A day before yesterday, I posted a series of five topics I was to write about in few days. Well I am starting with the sixth 'unlisted' topic. It's an important one and like many important topics which I often forget to write about, I forgot about it as well. I am truly sorry.
The topic in discussion here is 'Deadwood'. It was a western TV series produced by HBO for 3 seasons starting in 2004. It's often is clubbed as the greatest TV series of all time with 'The Sopranos' and 'The Wire', coincidentally it's brethren on HBO. It was cancelled too soon by it's producers because production cost shot up too much and great recession of 2008 was already in motion and since then, and it is now 10 years, the fans of this show are begging HBO to bring it back.

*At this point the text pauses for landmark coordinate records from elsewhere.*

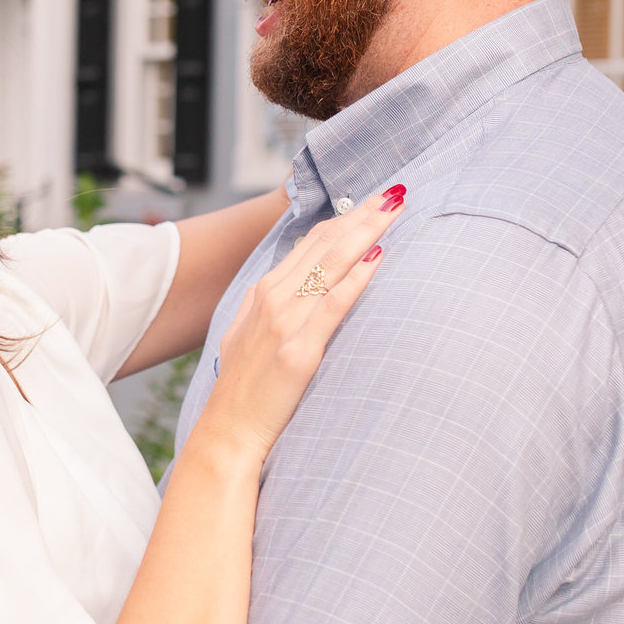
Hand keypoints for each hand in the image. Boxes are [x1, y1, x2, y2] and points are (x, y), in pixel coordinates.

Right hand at [195, 187, 401, 458]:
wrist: (227, 431)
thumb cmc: (245, 388)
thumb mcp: (251, 333)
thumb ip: (277, 303)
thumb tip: (309, 279)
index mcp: (263, 291)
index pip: (313, 241)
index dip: (346, 217)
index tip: (374, 201)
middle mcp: (272, 298)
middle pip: (325, 243)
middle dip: (362, 214)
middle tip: (396, 192)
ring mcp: (284, 322)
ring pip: (331, 263)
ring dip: (366, 231)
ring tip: (394, 209)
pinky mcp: (298, 351)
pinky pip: (333, 305)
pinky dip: (356, 278)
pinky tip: (378, 258)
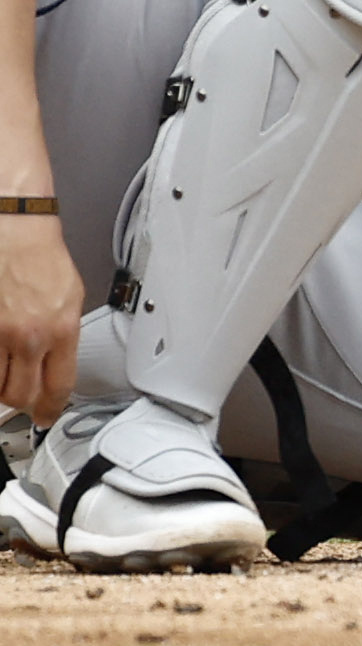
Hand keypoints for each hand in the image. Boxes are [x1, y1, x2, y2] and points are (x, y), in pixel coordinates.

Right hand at [0, 212, 75, 423]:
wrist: (15, 231)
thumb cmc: (41, 258)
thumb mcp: (71, 299)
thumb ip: (64, 337)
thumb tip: (56, 365)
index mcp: (60, 329)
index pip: (58, 386)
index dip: (52, 408)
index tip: (47, 415)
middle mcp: (28, 336)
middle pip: (21, 395)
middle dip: (23, 403)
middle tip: (23, 400)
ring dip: (0, 389)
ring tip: (6, 380)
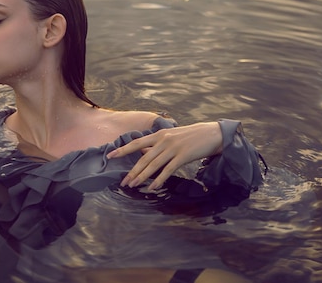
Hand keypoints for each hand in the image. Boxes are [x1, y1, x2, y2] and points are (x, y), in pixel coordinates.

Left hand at [106, 122, 222, 190]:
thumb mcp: (171, 137)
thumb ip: (156, 144)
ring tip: (133, 185)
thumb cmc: (191, 136)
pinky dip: (159, 179)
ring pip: (153, 165)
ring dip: (142, 177)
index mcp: (159, 134)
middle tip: (123, 182)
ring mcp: (173, 148)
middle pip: (143, 158)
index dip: (123, 150)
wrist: (212, 134)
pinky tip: (153, 187)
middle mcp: (164, 140)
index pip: (136, 143)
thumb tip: (143, 152)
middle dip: (132, 171)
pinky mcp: (183, 156)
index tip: (110, 156)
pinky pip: (168, 170)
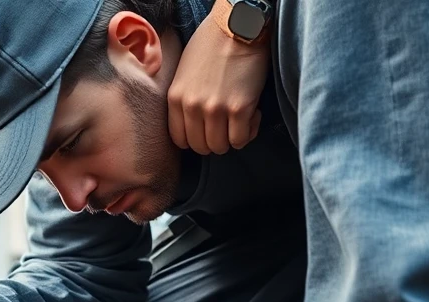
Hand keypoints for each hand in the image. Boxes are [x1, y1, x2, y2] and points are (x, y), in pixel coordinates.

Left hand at [166, 9, 268, 154]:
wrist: (238, 26)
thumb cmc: (212, 44)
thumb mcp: (183, 72)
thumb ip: (183, 98)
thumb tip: (190, 123)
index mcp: (175, 99)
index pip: (180, 140)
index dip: (196, 139)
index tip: (207, 130)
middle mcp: (192, 107)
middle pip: (200, 147)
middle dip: (215, 140)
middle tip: (227, 125)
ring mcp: (215, 109)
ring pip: (220, 147)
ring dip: (232, 138)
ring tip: (240, 119)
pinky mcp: (239, 108)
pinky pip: (241, 139)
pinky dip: (249, 132)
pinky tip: (253, 114)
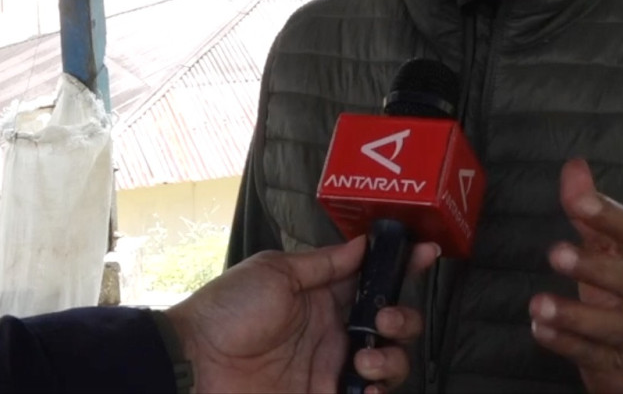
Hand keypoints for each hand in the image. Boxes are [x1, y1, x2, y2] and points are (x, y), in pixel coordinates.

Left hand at [166, 237, 438, 393]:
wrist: (195, 364)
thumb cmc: (228, 310)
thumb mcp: (276, 272)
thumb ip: (324, 263)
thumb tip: (363, 244)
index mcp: (325, 295)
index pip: (373, 278)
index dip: (404, 266)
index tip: (427, 253)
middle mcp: (335, 331)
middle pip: (393, 324)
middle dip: (403, 319)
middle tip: (383, 320)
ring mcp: (331, 367)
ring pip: (390, 363)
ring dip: (391, 359)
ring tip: (364, 359)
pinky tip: (365, 388)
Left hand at [528, 158, 622, 393]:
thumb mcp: (610, 249)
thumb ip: (589, 210)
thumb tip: (574, 166)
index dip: (608, 216)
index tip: (577, 201)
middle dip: (596, 268)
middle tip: (555, 253)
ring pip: (610, 327)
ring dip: (573, 316)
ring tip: (538, 305)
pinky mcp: (616, 363)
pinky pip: (591, 355)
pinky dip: (564, 344)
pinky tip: (539, 330)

So why was 'Deadwood' so famous? Just like 'The Wire', not many people watched it (but they were certainly more than the nos Wire fetched). There
were three main reasons:
1. It's historical background which was fictionalized magnificently by it's creator David Milch. Deadwood, you see, is a town in South Dakota which in 1870 was a town of salons, liquor, gold and lawlessness. No one living there wanted it to be annexed to Dakota Territory and at large, with USA despite running the risk of getting shot at any trivial issue at any given moment. The great popular figures of that time: Al Swearengen, Wild Bill Hicock, E.B. Farnum, Calamity Jane, George Hearst, Seth Bullock, Sol Star, Wyatt Earp and many more feature in it and they all are glorious in it.
2. The use of profane language which is poetic and so good and irresistible that you wouldn't even know that you were getting abused by one of it's characters if you were to listen to him. Try Al Swearengen!!!
3. The hypnotic performance of Ian McShane as Al Swearengen and for many, it's the only reason for their getting hooked to this TV series. He is a magnificent bastard who possesses the charm of a magician but one who doesn't hesitate for a moment in killing someone in gruesome manner. I believe if Deadwood would have been on a 70 mm screen rather than on a small TV, Ian could have won Oscars outright. He won Golden globe and Emmy instead.
Now my reason for writing this post is entirely different. You see, even a popular show languishes at some point of their run and at some time, they reach their peak. Now Breaking Bad was one such show of which third and fourth seasons were painfully slow but it's last and penultimate seasons were the best tv experience a viewer could have hoped for. Now imagine Deadwood's second season trumping even Breaking Bad's greatest seasons. It was 'that' spectacular.
So add it to your watchlist if you wanna delve into history of a great town and enjoy it's recklessness and most colorful (and tragic) characters!!!!!